Obserwowałam sytuacje i z czasem przestał jeść i niestety też pic. Następnego dnia(środa)-prosto do weterynarza. Kot 41st gorączki, dostał 3 zastrzyki +maść do uszu (nie wiem jakie zastrzyki, zapomniałam książeczki). Po powrocie kot zaczął odżywać, coś tam sobie zjadł ale dalej pić nie chciał. Wieczorem znowu stacił energię i już wtedy dawałam mu wodę strzykawką. Dzisiaj po kolejnej wizycie- dostał też 3 zastrzyki, kroplówkę + weterynarz stwierdził, że trzeba podać surowicę z innego kota (umówieni na jutro)
Kot dalej leży, nie je, nie pije i co najgorsza- naciąga go tak jakby chciał wymiotować ale tego nie robi (tylko otwiera pyszczek). Po takim "naciągnięciu" ciężko oddycha i "świszczy".

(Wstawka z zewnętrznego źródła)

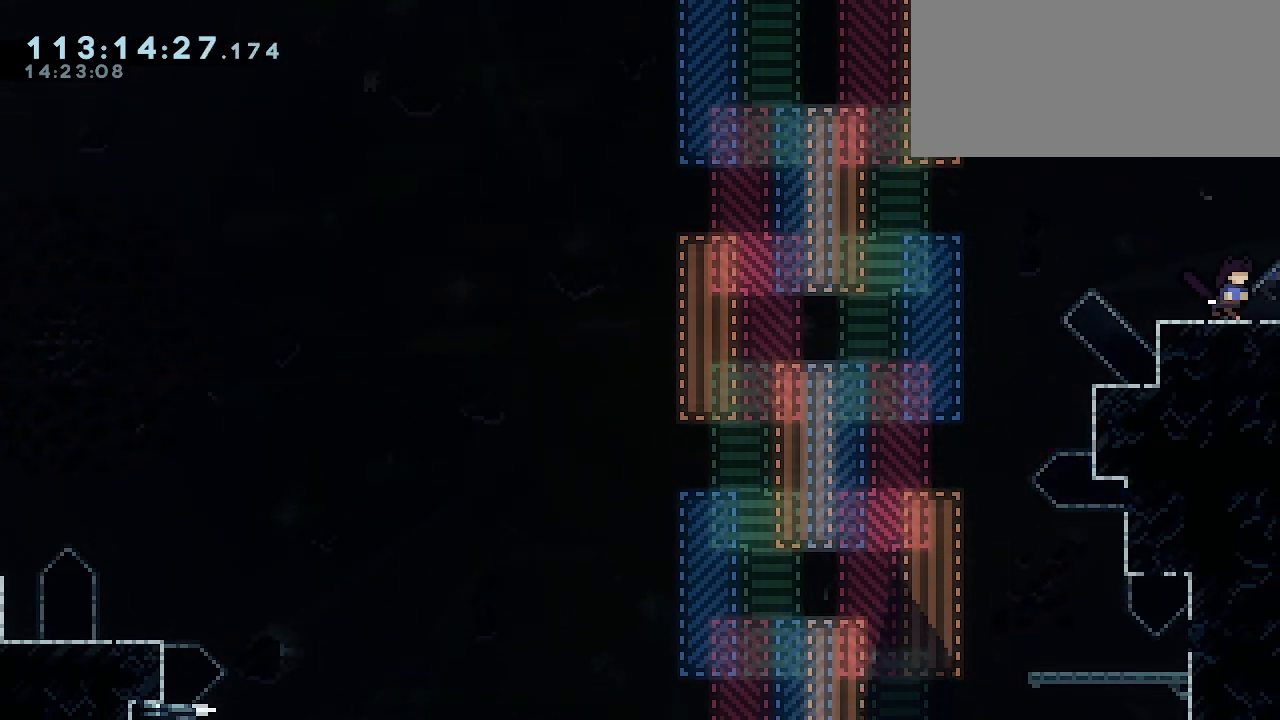
{"keys": ["right"], "events": []}
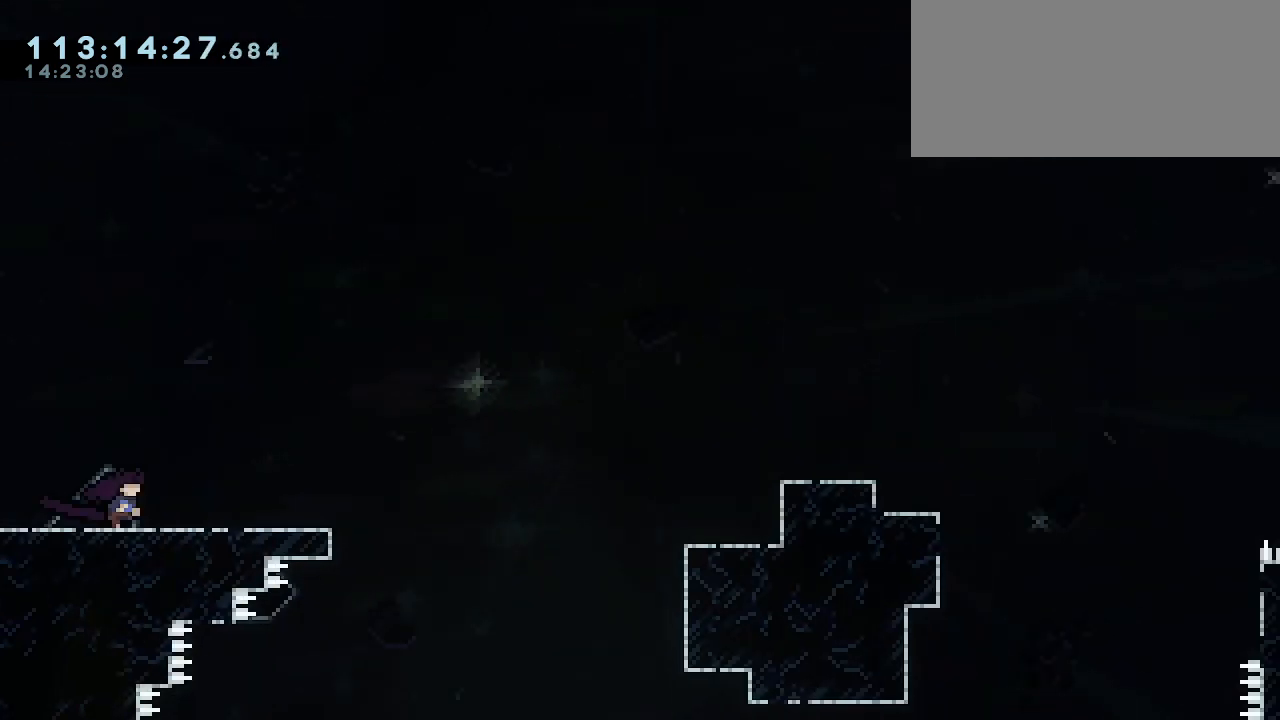
{"keys": ["right"], "events": []}
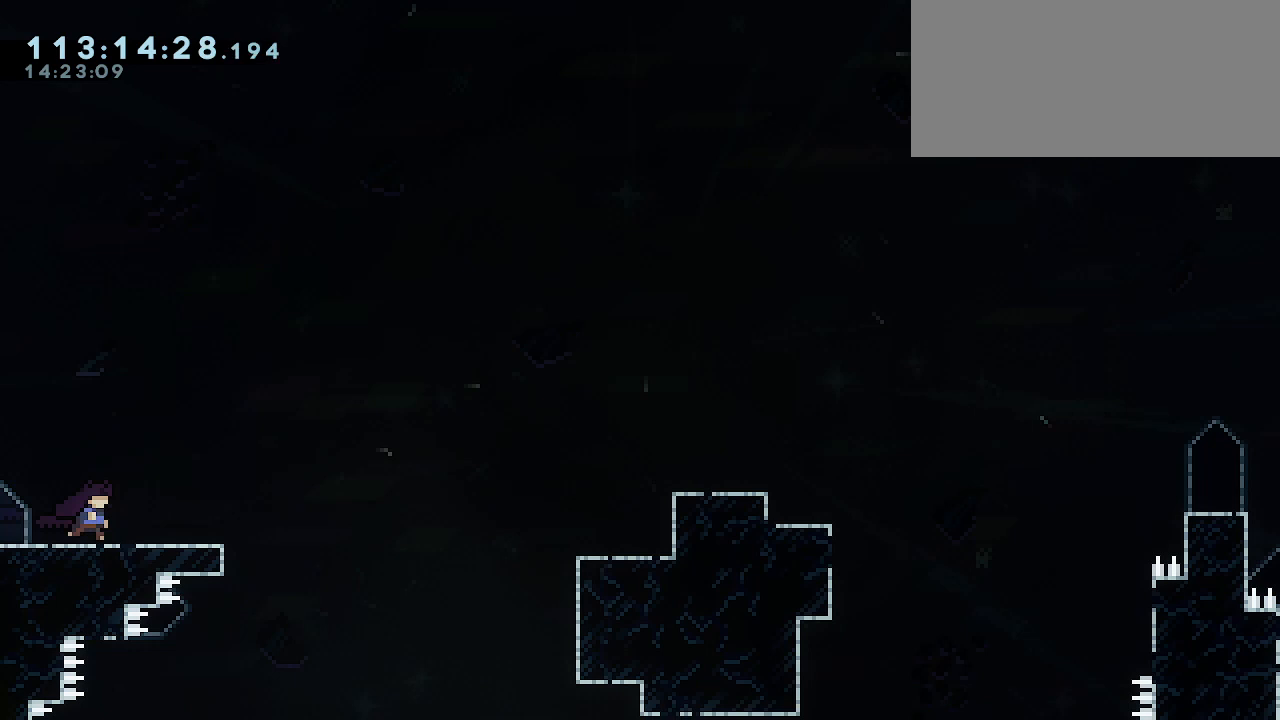
{"keys": ["jump1", "right"], "events": [[333, "jump1", "down"]]}
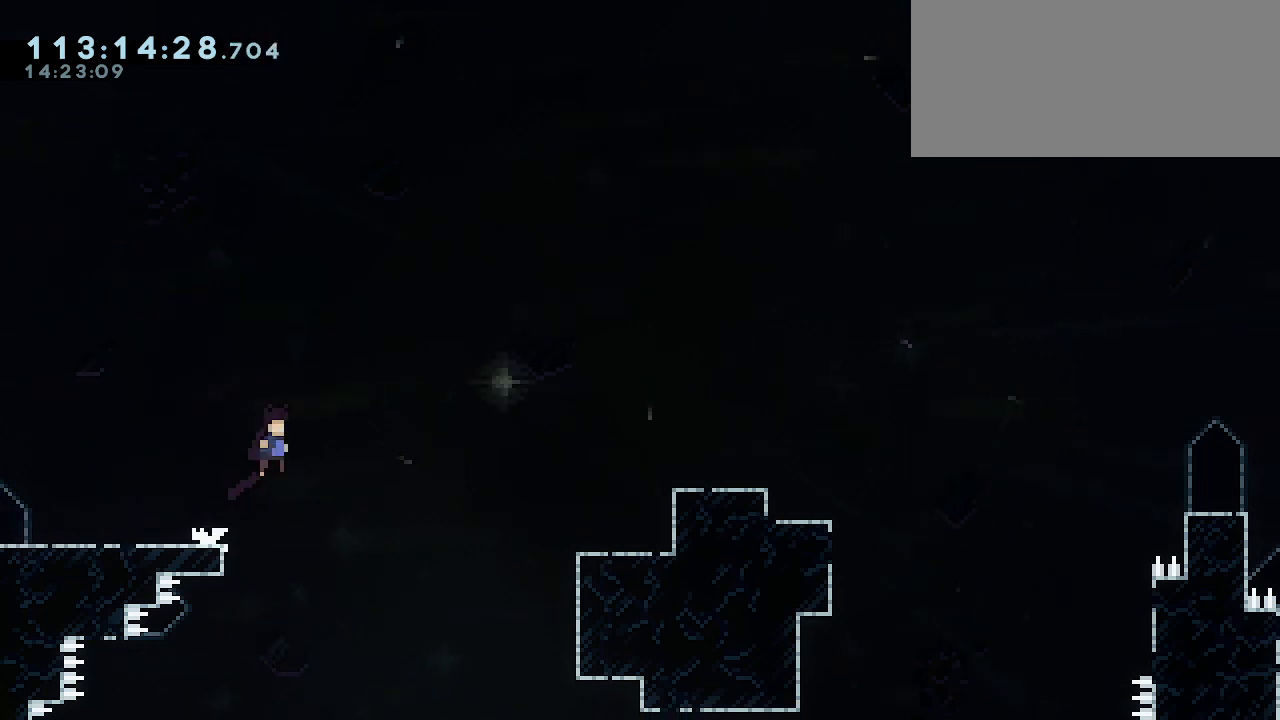
{"keys": ["jump1", "right"], "events": []}
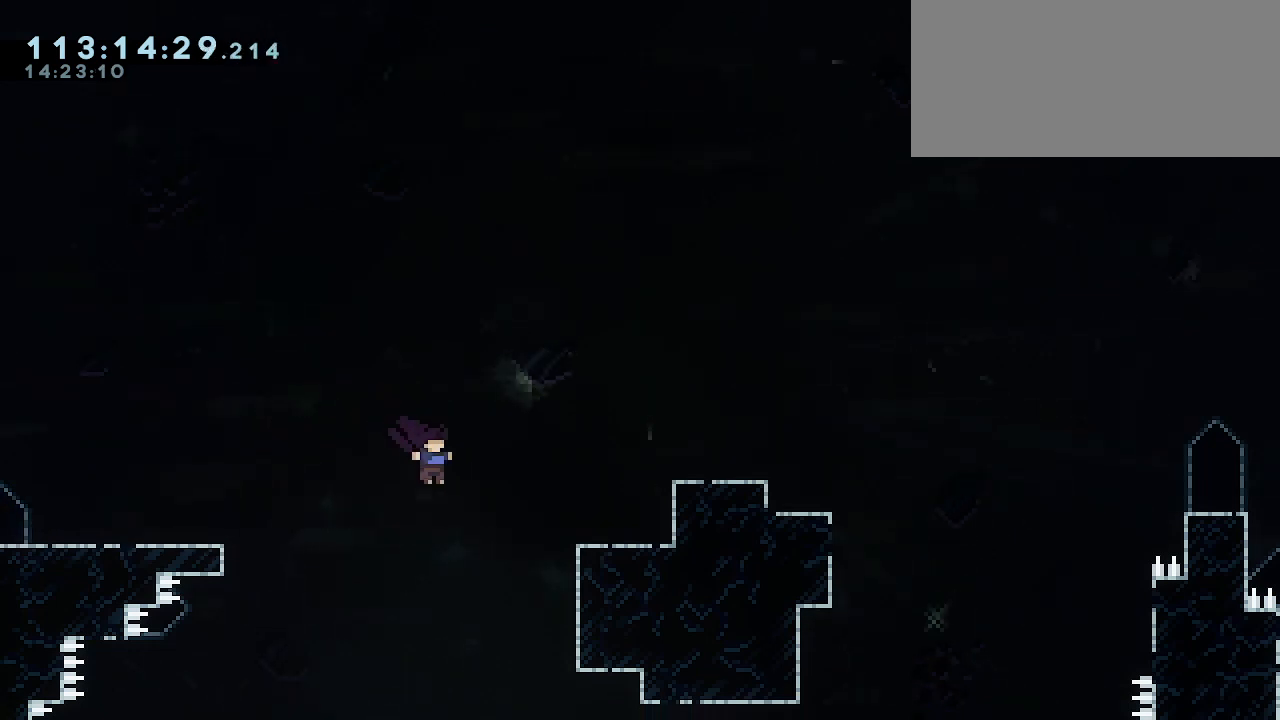
{"keys": ["right", "up"], "events": [[33, "jump1", "up"], [67, "up", "down"], [200, "dash", "down"], [367, "dash", "up"]]}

Błagam, pomóżcie- co to może być? Może ktoś miał podobny przypadek? Być może przewiało go po pierwszej wizycie?
Dodam jeszcze, że kot ma ok 6-7 miesięcy.
Kot osowiały/ma problem z oddychaniem
nie da się zgadywać co mu jest trzeba zwierzę solidnie zbadać ewentualnie zrobić testy na choroby zakaźne czy też badanie krwi i postawić diagnozę.
Byłam rano u innego weterynarza- po badaniach, rtg - okazało sie, że to angina.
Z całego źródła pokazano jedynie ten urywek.